15 junho 2005

Sans papiers

— Então, Groucho, ouviu o Sr. Quintais dizer ali que nem tem carta de condução?
— Esforço-me por nada ouvir quando não falam comigo, senhor. Desculpe-me se, por outro lado, não vejo nisso motivo de admiração.
— Porquê? por ele ser poeta ou por ser antropólogo?
— Abstenho-me sempre desse tipo de imputações, senhor. Acho-as vulgares, ao cabo, com sua licença, estúpidas. Pode ser traço contingente, nada deliberado, acidente ou cicatriz de acidente. Trabalhei em tempos para um eminente jurista que não conduzia porque falhava inexoravelmente no exame de código. A arte do raciocínio jurídico não transitava — calha dizê-lo... — para a discriminação de subtilezas envolvendo farolins e carros de bois.

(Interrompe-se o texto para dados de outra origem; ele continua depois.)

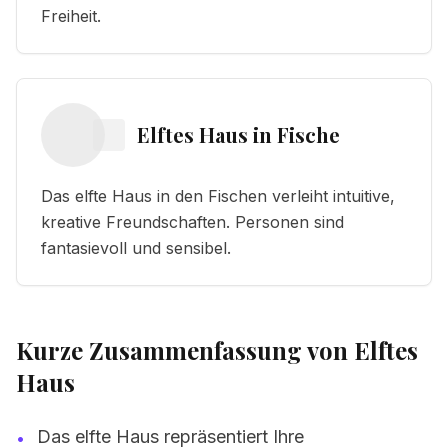
Freiheit.
Elftes Haus
in
Fische
Das elfte Haus in den Fischen verleiht intuitive,
kreative Freundschaften. Personen sind
fantasievoll und sensibel.
Kurze Zusammenfassung von Elftes
Haus
Das elfte Haus repräsentiert Ihre
•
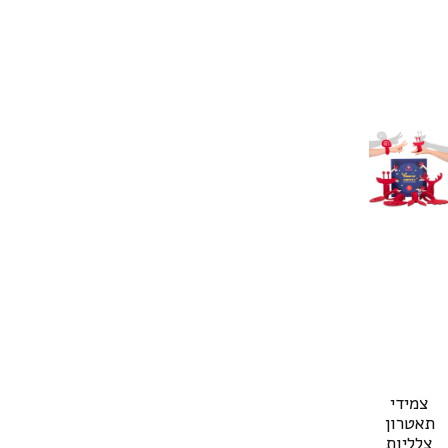
צמידי
תאטרון
צלליות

— Há cérebros assim constituídos. Não é estupidez, mas coisa moral: uma espécie de aversão profunda à promiscuidade. Mas esse sabia pelo menos mexer no carro?
— Desembaraçava-se. Aliás, pertinácia estava ali. Acabou por conseguir. Comprou logo um Mercedes.
— Para compensar o atraso ou para passar despercebido no trânsito?
— Suponho que ambas as coisas, senhor. E se me permite, conto-lhe caso pior. Acolhi o ano passado um cidadão brasileiro, ou melhor, um brasileiro que não era cidadão. Executivo de uma grande empresa, entrou aqui com passaporte emprestado por um amigo, o senhor acredita? Homem excepcionalmente inteligente, e pude ver que muito lido, contou-me que num acesso de cólera queimou todos os papéis há vinte anos. Ficou sem nada que o identificasse enquanto cidadão: nem carteira de identidade, nem de condução, nem pagava imposto de renda, como lá dizem. Tão-pouco cartão de crédito. Nunca me disse como conseguia trabalhar — acho que aqui pelo menos seria impossível —, nem se guardava o dinheiro em casa ou no banco. Naturalmente, não votava.
— Era radical, politicamente, quero dizer?
— Não creio. Cicatriz de acidente: foi cólera mesmo. Convenceu-me de que, no acesso de cólera, qualquer homem se torna energúmeno, por definição: pode praticar os maiores desacatos, matar a mulher ou dar uma martelada no vizinho. Alguém tem que pagar — é a lógica da cólera. No caso dele, quem pagou foi o Estado brasileiro, que entretanto nem deve ter dado por isso.
— Por acaso não terá sido ele quem escreveu aquela novela notável, Um Copo de Cólera, que anda por aí atribuída a Raduan Nassar?
— Não, senhor. Um homem sem papéis não escreve livros.